Task objective
List every statutory section cited by number in the judgment extract below.
[BEGIN Document extract]
I am therefore of the view that the s 97 test has been passed and that the admissibility of the evidence as tendency evidence is not defeated by s 101 primarily because the evidence is already admissible.
Accordingly, in respect of the evidence supporting each of the first 15 counts, being annexures to the affidavit of the respondent sworn and filed on 19 September 2013, that evidence may be used by the Crown as tendency evidence under s 97 in support of every other of counts 1 to 15, besides the count to which the evidence is expressly relevant.
Turning now to the second issue, namely the documents prepared by Mr Gaskill, it seems to me that the tender of the report, even if otherwise admissible, could be excluded under s 137 of the Evidence Act. However it is important to understand the purpose of the Crown’s application. It does not wish to rely on the truth of the specific content of the report, but rather to be in a position to draw an inference from what the report does not say.
The alleged relevance arises from the document at the core of Count 6. This allegedly false letter purports to be a correspondence between Mr Gaskill and “Dr Mark Mullins”. The Crown wishes to rely on what the report does not say to assist it to establish that the letter is false because it is, in effect, inconceivable that the incident described in the letter would not have formed part of the report.
[END Document extract]
[BEGIN Given entries]
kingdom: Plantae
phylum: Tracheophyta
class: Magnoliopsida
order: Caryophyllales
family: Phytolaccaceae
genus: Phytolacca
[END Given entries]
[BEGIN Given entries]
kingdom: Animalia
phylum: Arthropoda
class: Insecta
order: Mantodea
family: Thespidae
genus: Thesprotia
[END Given entries]
Finished exercise
s 97, s 101, s 137